Document section:
Segment Open
The second device was to lay before an extraordinary council the two alternatives and ask their decision. Murat, Cambacérès, and probably Fouché, voted for Russia. Fouché, like Talleyrand, had long been suspected of playing not for Napoleon's, but for his own interest. A certain independence of conduct and language which he had displayed in raising the national guards to repel the Walcheren expedition had awakened further suspicion in the Emperor's mind, and there had been plain speaking between them. The minister of police, according to one account, now declared that there were only two parties in Europe—those who had gained and those who had lost by the Revolution; that Russia belonged to the former, and was the true ally for the French empire. It was believed that this argument was an endeavor to regain the Emperor's favor, for the words have a Napoleonic ring. The majority of the council, however, was under Maret's leadership, and after a long, vague harangue from Talleyrand, in which he seemed to concur with Maret, expressed itself in favor of Austria. From immemorial times she had been the pivot of every Continental coalition against France. She was now irritated, and must be soothed.
Segment Closed
Supplied material:
Segment Open
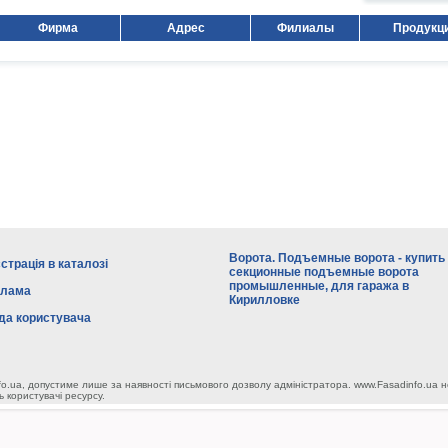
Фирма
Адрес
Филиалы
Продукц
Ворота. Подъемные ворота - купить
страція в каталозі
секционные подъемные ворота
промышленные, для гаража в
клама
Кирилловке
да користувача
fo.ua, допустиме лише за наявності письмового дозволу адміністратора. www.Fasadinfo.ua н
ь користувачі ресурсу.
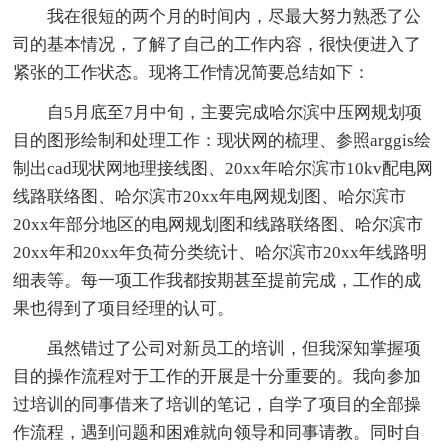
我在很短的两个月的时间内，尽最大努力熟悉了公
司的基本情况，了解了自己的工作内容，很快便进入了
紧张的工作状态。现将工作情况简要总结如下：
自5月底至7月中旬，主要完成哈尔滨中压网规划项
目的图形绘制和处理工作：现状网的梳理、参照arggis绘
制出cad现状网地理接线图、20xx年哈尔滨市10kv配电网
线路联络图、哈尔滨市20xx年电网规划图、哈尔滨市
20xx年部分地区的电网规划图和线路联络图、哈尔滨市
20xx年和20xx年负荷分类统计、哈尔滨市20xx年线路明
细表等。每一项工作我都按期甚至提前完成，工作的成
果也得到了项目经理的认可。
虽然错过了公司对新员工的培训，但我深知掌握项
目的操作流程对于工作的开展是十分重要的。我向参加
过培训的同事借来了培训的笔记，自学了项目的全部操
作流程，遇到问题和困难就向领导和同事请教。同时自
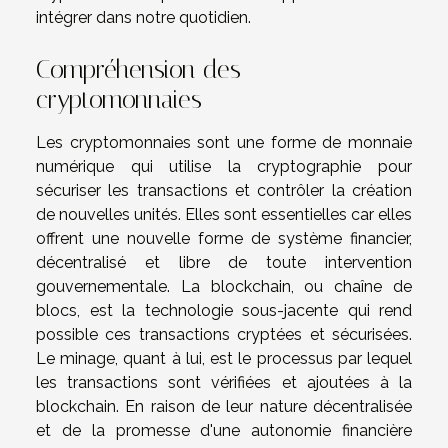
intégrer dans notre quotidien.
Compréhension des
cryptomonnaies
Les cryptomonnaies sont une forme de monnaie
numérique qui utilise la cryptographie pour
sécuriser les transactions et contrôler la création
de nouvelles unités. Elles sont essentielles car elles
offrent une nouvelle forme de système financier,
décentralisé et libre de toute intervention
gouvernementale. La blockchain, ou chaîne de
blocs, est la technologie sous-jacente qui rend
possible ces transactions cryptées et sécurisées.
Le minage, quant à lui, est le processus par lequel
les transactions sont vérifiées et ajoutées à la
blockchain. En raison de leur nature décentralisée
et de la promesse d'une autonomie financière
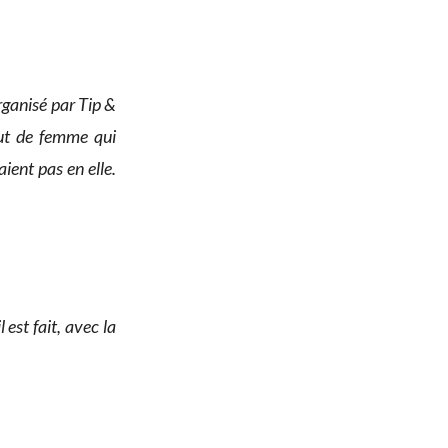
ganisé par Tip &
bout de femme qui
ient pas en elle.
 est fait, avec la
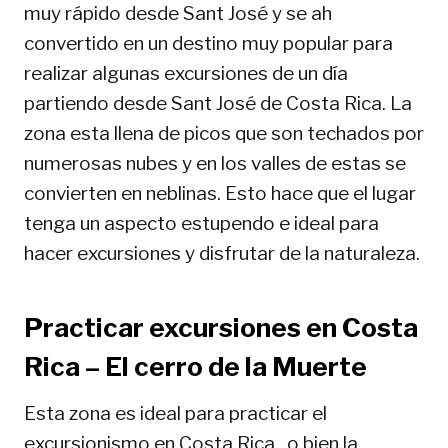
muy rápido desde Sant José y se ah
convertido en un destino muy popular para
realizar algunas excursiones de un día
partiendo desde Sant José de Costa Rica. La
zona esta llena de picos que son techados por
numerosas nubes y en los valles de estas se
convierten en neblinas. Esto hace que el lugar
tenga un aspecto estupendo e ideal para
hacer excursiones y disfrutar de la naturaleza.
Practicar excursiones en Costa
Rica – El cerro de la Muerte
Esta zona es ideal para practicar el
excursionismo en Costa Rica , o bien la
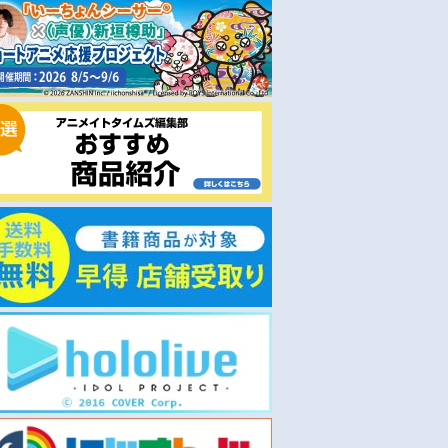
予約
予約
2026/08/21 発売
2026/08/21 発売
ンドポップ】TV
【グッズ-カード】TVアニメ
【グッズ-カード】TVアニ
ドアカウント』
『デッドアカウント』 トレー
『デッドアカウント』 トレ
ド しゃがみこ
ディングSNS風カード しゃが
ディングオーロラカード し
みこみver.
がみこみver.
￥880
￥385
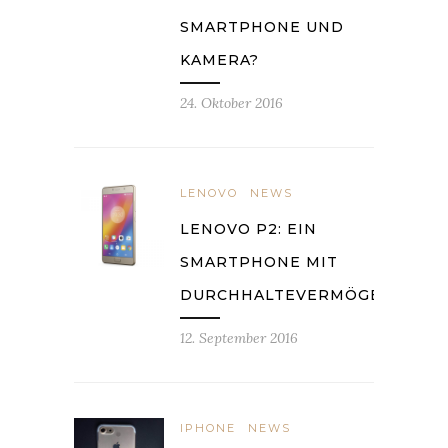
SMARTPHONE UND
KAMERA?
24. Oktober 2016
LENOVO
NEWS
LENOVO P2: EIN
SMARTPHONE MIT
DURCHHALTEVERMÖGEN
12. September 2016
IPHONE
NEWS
Segment Closed
Assignment 1:
Name every person who appears by name in the passage on Napoleon's council.
Assignment 2:
According to the passage on Napoleon's council, which country did the majority of the council favor?
Work only from the passage on Napoleon's council, not from the items.

Written reply 1:
Murat, Cambacérès, Fouché, Talleyrand, Napoleon, Maret

Written reply 2:
Austria